Not more than three days later, I found myself running through the parking lot at work in a furious (and futile) attempt to avoid getting drenched, an act that makes me…
A. A hypocrite
B. Not a real Northwesterner, according to my own definition.
In my defense, it was absolutely pouring. And, on top of that, hailing. My friend Mike – a lifelong PNW’er – pointed out that there is a hail clause pertaining to umbrella usage. Even the most hardcore Northwesterner, it turns out, will be excused for protecting his head against chunks of ice dropping like lead weights from the heavens. So, my all-out sprint can be forgiven, after all. Whew! And for what it’s worth, I might as well have just strolled through the downpour anyway, for all the good my mad dash did me. I was soaked and chilled to the bone the rest of the afternoon.
By the way, the umbrella clause wouldn’t do me a bit of good anyway, as I don’t even own an umbrella.
I did tell Tara yesterday, as we were strolling through a parking lot in the rain (a very common theme lately, have you noticed?) that wearing a hood, as we both were at the time, was perfectly acceptable. Hats are fine, too. Just not umbrellas. My California friends think this is the nuttiest thing ever, but to them I have one word: sprouts. Seriously?! They’re like grass clippings.

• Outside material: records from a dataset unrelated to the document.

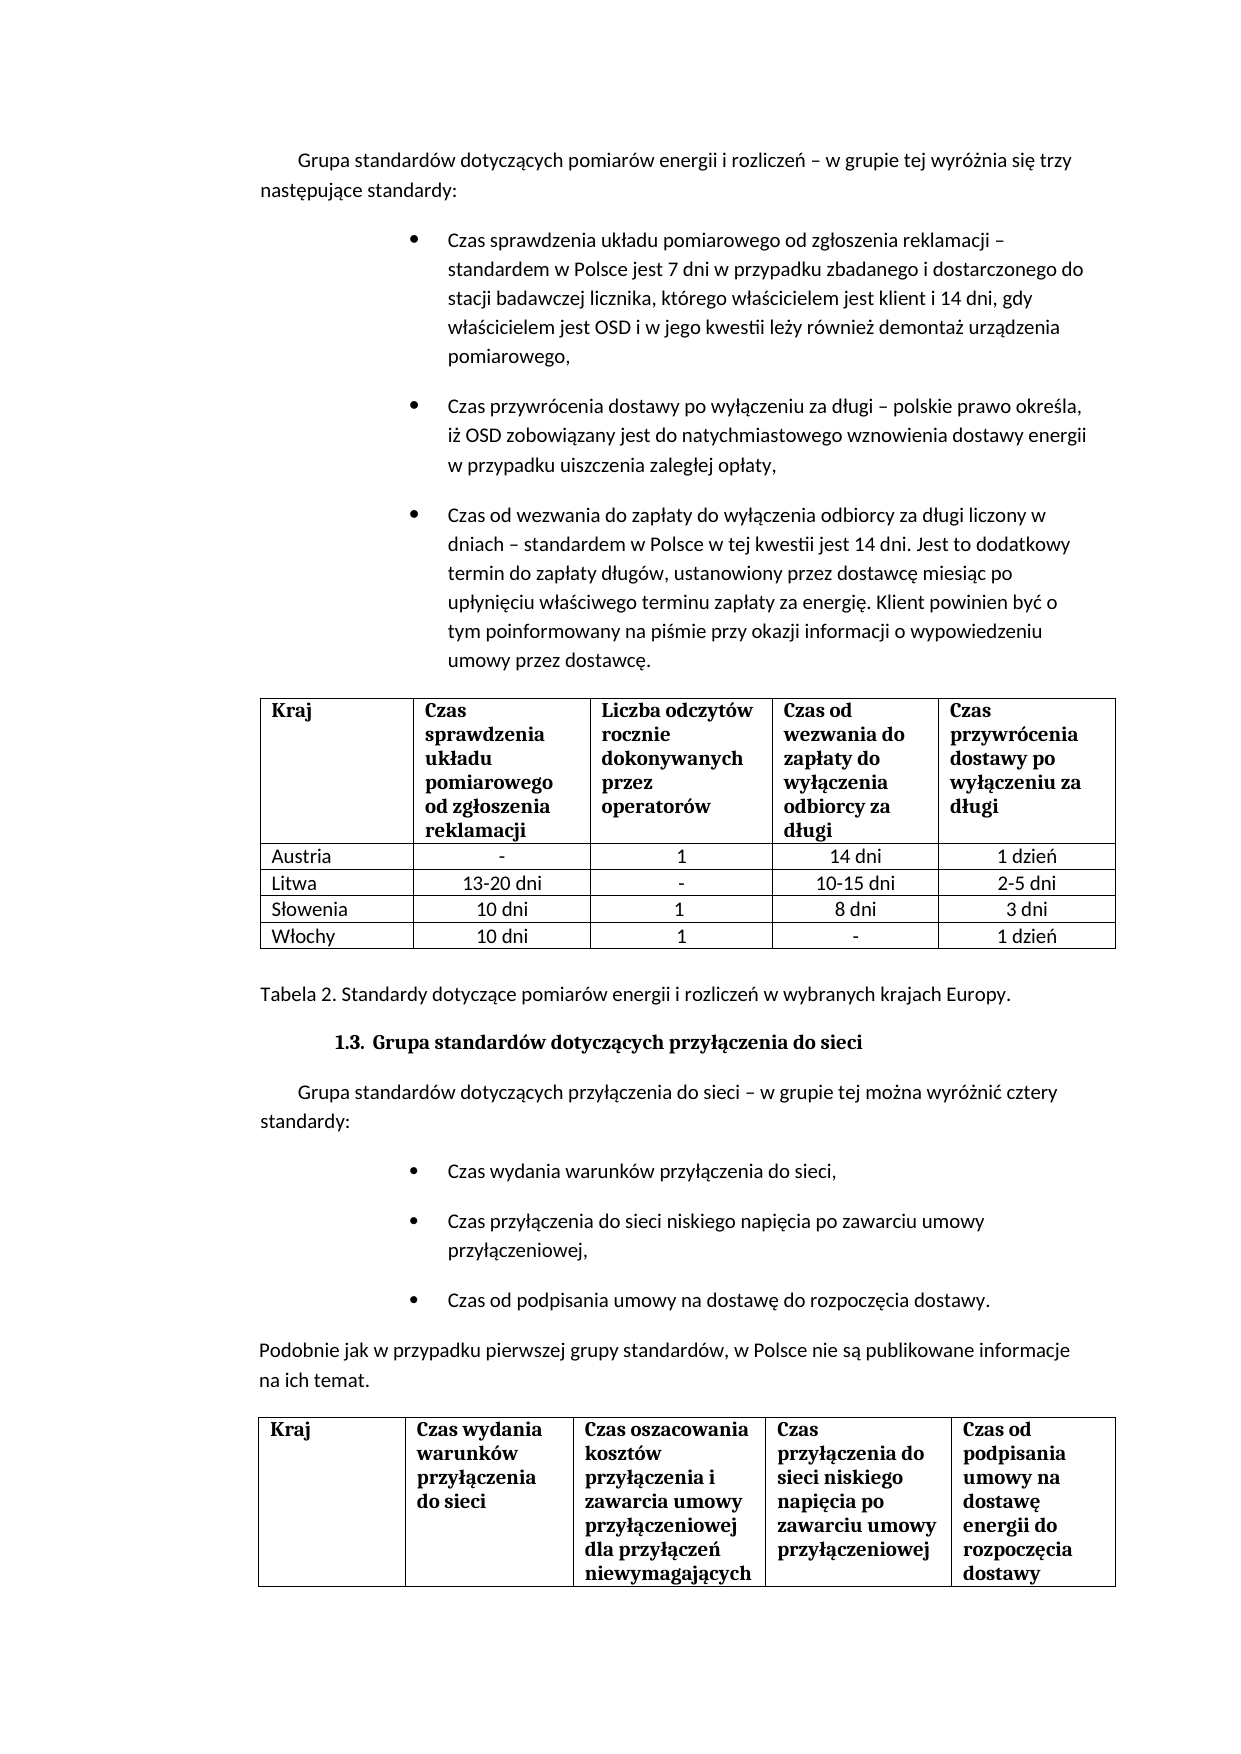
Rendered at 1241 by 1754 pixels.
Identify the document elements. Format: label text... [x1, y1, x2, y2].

table_cell Włochy [261, 923, 413, 948]
table_cell - [414, 844, 590, 869]
table_cell 10-15 dni [773, 870, 938, 895]
text Grupa standardów dotyczących pomiarów energii i rozliczeń – w grupie tej wyróżnia się trzy następujące standardy: [260, 148, 1093, 202]
list Czas od podpisania umowy na dostawę do rozpoczęcia dostawy. [410, 1288, 1093, 1313]
table_header Czas przywrócenia dostawy po wyłączeniu za długi [939, 699, 1115, 842]
table_cell Austria [261, 844, 413, 869]
list Czas od wezwania do zapłaty do wyłączenia odbiorcy za długi liczony w dniach – standardem w Polsce w tej kwestii jest 14 dni. Jest to dodatkowy termin do zapłaty długów, ustanowiony przez dostawcę miesiąc po upłynięciu właściwego terminu zapłaty za energię. Klient powinien być o tym poinformowany na piśmie przy okazji informacji o wypowiedzeniu umowy przez dostawcę. [410, 502, 1093, 673]
table_cell 13-20 dni [414, 870, 590, 895]
table_cell 1 dzień [939, 844, 1115, 869]
table_cell Słowenia [261, 896, 413, 922]
table_header Czas od wezwania do zapłaty do wyłączenia odbiorcy za długi [773, 699, 938, 842]
table_cell 1 [591, 844, 772, 869]
table_cell 10 dni [414, 923, 590, 948]
table_cell - [591, 870, 772, 895]
list Czas sprawdzenia układu pomiarowego od zgłoszenia reklamacji – standardem w Polsce jest 7 dni w przypadku zbadanego i dostarczonego do stacji badawczej licznika, którego właścicielem jest klient i 14 dni, gdy właścicielem jest OSD i w jego kwestii leży również demontaż urządzenia pomiarowego, [410, 227, 1093, 369]
list Czas wydania warunków przyłączenia do sieci, [410, 1158, 1093, 1184]
table_cell 1 dzień [939, 923, 1115, 948]
text Grupa standardów dotyczących przyłączenia do sieci – w grupie tej można wyróżnić cztery standardy: [260, 1079, 1093, 1134]
table_header Czas od podpisania umowy na dostawę energii do rozpoczęcia dostawy [952, 1418, 1115, 1586]
text Tabela 2. Standardy dotyczące pomiarów energii i rozliczeń w wybranych krajach Europy. [260, 949, 1093, 1006]
table_header Liczba odczytów rocznie dokonywanych przez operatorów [591, 699, 772, 842]
table_cell 1 [591, 923, 772, 948]
table_cell 1 [591, 896, 772, 922]
table_header Kraj [261, 699, 413, 842]
table_cell - [773, 923, 938, 948]
text Podobnie jak w przypadku pierwszej grupy standardów, w Polsce nie są publikowane informacje na ich temat. [259, 1338, 1093, 1392]
table_header Czas wydania warunków przyłączenia do sieci [406, 1418, 573, 1586]
table_cell 2-5 dni [939, 870, 1115, 895]
table_cell 3 dni [939, 896, 1115, 922]
table_cell 8 dni [773, 896, 938, 922]
table_cell Litwa [261, 870, 413, 895]
list Czas przywrócenia dostawy po wyłączeniu za długi – polskie prawo określa, iż OSD zobowiązany jest do natychmiastowego wznowienia dostawy energii w przypadku uiszczenia zaległej opłaty, [410, 393, 1093, 477]
table_cell 10 dni [414, 896, 590, 922]
list Czas przyłączenia do sieci niskiego napięcia po zawarciu umowy przyłączeniowej, [410, 1208, 1093, 1263]
table_header Kraj [259, 1418, 405, 1586]
table_header Czas przyłączenia do sieci niskiego napięcia po zawarciu umowy przyłączeniowej [766, 1418, 951, 1586]
table_header Czas oszacowania kosztów przyłączenia i zawarcia umowy przyłączeniowej dla przyłączeń niewymagających [574, 1418, 765, 1586]
table_cell 14 dni [773, 844, 938, 869]
table_header Czas sprawdzenia układu pomiarowego od zgłoszenia reklamacji [414, 699, 590, 842]
list Grupa standardów dotyczących przyłączenia do sieci [335, 1031, 1093, 1055]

Grass clippings that you willingly ingest with your salad (or did back in the 80s…I don’t know, does anybody still eat sprouts these days?). My point is, we all have our quirks.
So anyway, I think Tara is learning what it takes to blend in with the locals. (The quick answer: wet hair). And just in time, too. The rainy season began with a fury a couple of weeks ago, and has not let up since. Even in our notoriously wet climate, it’s been wetter than usual this month – after the driest three months in Portland history. Go figure.
But enough about rain. Let’s talk belly dancers some more. If you didn’t notice, Melissa – my belly dancing crush who discovered my blog – did, in fact, respond to my last post. Click the back button and see for yourself! This is all so surreal (and quite funny). She’s actually very witty and has a great sense of humor, qualities I admire. AND she can shake her hips like nobody’s business. In her comment she wrote, “The whole troupe loves your blog post.” She went on to add, “You are only writing down what so many other audience members are thinking,” and I suppose that’s true. Go, me – honest to a fault! But hey, I’ll take it. How many guys can say they entertained an entire belly dancing troupe? Never in my wildest dreams, I tell you.
It’s official: I lead a charmed life.
And I’ve got the wet hair to prove it.